**Problem details**
Can you change every "series" in the records below to "data set" and leave everything else as it is?

**Input**
/---
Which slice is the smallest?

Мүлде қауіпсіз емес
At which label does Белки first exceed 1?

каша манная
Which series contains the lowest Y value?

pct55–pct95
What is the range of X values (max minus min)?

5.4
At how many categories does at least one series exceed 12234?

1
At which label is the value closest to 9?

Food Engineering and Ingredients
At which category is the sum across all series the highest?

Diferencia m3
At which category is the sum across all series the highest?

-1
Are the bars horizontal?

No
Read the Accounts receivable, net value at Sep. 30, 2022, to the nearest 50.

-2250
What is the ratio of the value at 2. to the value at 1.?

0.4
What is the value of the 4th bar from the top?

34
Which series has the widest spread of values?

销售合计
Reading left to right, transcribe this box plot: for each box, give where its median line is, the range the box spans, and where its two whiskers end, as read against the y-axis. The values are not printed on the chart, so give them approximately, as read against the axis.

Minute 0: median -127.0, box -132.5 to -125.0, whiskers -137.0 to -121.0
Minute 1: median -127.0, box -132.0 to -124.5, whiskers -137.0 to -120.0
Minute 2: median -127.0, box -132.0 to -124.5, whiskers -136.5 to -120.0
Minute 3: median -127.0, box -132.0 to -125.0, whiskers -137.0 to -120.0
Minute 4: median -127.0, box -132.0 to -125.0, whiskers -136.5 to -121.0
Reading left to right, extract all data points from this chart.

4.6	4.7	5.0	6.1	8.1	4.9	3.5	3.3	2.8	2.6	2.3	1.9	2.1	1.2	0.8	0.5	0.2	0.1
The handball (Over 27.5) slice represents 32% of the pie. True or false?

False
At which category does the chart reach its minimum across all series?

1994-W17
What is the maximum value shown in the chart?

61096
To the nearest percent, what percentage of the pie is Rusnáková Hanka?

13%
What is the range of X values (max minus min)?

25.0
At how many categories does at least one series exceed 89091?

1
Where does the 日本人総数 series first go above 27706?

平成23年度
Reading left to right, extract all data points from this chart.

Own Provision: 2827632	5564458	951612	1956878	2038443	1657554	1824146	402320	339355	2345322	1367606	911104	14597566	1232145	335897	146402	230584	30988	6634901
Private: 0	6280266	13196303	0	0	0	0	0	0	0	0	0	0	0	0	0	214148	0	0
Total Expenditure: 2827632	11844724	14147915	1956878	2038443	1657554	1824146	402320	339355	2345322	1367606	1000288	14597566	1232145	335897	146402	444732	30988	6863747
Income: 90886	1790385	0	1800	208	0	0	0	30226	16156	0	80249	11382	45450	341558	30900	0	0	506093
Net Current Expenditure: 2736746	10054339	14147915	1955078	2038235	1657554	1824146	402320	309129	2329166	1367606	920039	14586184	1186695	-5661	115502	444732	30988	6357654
\---
**Result of this task**
Which slice is the smallest?

Мүлде қауіпсіз емес
At which label does Белки first exceed 1?

каша манная
Which data set contains the lowest Y value?

pct55–pct95
What is the range of X values (max minus min)?

5.4
At how many categories does at least one data set exceed 12234?

1
At which label is the value closest to 9?

Food Engineering and Ingredients
At which category is the sum across all data set the highest?

Diferencia m3
At which category is the sum across all data set the highest?

-1
Are the bars horizontal?

No
Read the Accounts receivable, net value at Sep. 30, 2022, to the nearest 50.

-2250
What is the ratio of the value at 2. to the value at 1.?

0.4
What is the value of the 4th bar from the top?

34
Which data set has the widest spread of values?

销售合计
Reading left to right, transcribe this box plot: for each box, give where its median line is, the range the box spans, and where its two whiskers end, as read against the y-axis. The values are not printed on the chart, so give them approximately, as read against the axis.

Minute 0: median -127.0, box -132.5 to -125.0, whiskers -137.0 to -121.0
Minute 1: median -127.0, box -132.0 to -124.5, whiskers -137.0 to -120.0
Minute 2: median -127.0, box -132.0 to -124.5, whiskers -136.5 to -120.0
Minute 3: median -127.0, box -132.0 to -125.0, whiskers -137.0 to -120.0
Minute 4: median -127.0, box -132.0 to -125.0, whiskers -136.5 to -121.0
Reading left to right, extract all data points from this chart.

4.6	4.7	5.0	6.1	8.1	4.9	3.5	3.3	2.8	2.6	2.3	1.9	2.1	1.2	0.8	0.5	0.2	0.1
The handball (Over 27.5) slice represents 32% of the pie. True or false?

False
At which category does the chart reach its minimum across all data set?

1994-W17
What is the maximum value shown in the chart?

61096
To the nearest percent, what percentage of the pie is Rusnáková Hanka?

13%
What is the range of X values (max minus min)?

25.0
At how many categories does at least one data set exceed 89091?

1
Where does the 日本人総数 data set first go above 27706?

平成23年度
Reading left to right, extract all data points from this chart.

Own Provision: 2827632	5564458	951612	1956878	2038443	1657554	1824146	402320	339355	2345322	1367606	911104	14597566	1232145	335897	146402	230584	30988	6634901
Private: 0	6280266	13196303	0	0	0	0	0	0	0	0	0	0	0	0	0	214148	0	0
Total Expenditure: 2827632	11844724	14147915	1956878	2038443	1657554	1824146	402320	339355	2345322	1367606	1000288	14597566	1232145	335897	146402	444732	30988	6863747
Income: 90886	1790385	0	1800	208	0	0	0	30226	16156	0	80249	11382	45450	341558	30900	0	0	506093
Net Current Expenditure: 2736746	10054339	14147915	1955078	2038235	1657554	1824146	402320	309129	2329166	1367606	920039	14586184	1186695	-5661	115502	444732	30988	6357654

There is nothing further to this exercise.